Pero no se sacaba nada con llorar. Debía arrastrarse y salir de entremedio de los dos dragones. Comenzó por estirar su brazo derecho. La pata y garra delantera del dragón hicieron exactamente el mismo movimiento a su derecha. Entonces pensó que debería ensayar por el otro lado. La pata izquierda del dragón también se movió.

¡Dos dragones, uno a cada lado, imitando todo lo que él hacía! Sus nervios no resistieron más y simplemente se escapó.
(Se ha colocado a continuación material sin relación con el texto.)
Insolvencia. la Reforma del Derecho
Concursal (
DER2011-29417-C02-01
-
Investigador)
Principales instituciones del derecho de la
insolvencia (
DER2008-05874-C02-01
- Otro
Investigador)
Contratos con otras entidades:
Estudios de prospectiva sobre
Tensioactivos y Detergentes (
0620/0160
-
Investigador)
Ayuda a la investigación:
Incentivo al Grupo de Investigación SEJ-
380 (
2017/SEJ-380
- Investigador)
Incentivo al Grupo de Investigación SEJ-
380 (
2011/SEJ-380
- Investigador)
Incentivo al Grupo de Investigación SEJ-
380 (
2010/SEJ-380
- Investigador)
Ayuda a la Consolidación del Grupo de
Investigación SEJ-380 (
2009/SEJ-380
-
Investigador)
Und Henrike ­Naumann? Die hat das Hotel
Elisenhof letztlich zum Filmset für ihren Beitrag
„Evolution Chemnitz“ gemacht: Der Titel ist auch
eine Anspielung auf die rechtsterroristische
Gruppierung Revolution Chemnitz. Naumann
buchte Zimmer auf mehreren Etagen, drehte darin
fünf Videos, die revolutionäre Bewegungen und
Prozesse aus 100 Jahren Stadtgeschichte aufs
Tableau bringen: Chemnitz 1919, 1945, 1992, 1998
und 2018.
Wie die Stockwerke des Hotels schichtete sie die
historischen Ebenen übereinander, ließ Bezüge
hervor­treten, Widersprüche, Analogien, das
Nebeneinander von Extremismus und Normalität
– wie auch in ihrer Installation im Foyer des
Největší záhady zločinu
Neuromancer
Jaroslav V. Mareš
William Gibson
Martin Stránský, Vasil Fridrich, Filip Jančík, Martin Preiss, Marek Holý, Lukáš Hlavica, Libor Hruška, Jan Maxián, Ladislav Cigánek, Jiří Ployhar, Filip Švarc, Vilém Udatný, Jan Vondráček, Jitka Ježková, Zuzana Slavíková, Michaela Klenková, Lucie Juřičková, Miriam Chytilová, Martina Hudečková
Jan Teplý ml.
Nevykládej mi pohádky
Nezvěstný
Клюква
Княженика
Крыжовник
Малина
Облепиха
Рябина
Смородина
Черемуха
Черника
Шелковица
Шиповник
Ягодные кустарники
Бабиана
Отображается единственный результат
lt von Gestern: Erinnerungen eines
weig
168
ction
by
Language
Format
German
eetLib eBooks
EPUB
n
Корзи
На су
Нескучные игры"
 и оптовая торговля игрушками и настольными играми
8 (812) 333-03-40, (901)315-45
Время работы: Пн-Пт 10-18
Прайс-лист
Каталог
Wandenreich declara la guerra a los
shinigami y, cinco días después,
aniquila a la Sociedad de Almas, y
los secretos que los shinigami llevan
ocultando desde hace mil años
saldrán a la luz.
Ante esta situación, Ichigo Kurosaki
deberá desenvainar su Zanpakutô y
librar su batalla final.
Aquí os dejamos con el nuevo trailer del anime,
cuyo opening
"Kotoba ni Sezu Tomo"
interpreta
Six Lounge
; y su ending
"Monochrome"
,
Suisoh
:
Hubo tal estrépito, chirridos, tintineo de oro y rechinar de piedras cuando corrió fuera de la cueva, que Eustaquio pensó que los dos dragones lo perseguían. No tuvo valor para mirar hacia atrás. Se abalanzó hacia la poza. La retorcida figura del dragón muerto, que yacía bajo la luz de la luna, habría bastado para aterrorizar a cualquiera, pero en ese instante Eustaquio ni lo advirtió. Su idea era lanzarse al agua. Pero al llegar a la orilla de la poza ocurrieron dos cosas. Primero que nada, de súbito se dio cuenta de que había estado corriendo en cuatro patas. ¿Por qué diablos lo había hecho? En segundo lugar, al inclinarse sobre el agua, por un segundo pensó que otro dragón lo estaba mirando fuera de la poza. Pero en el acto comprendió la realidad. La cara de dragón que se reflejaba en el agua era su propia imagen. No había ninguna duda. Se movía cuando él se movía; abría y cerraba la boca, cuando él abría y cerraba la suya.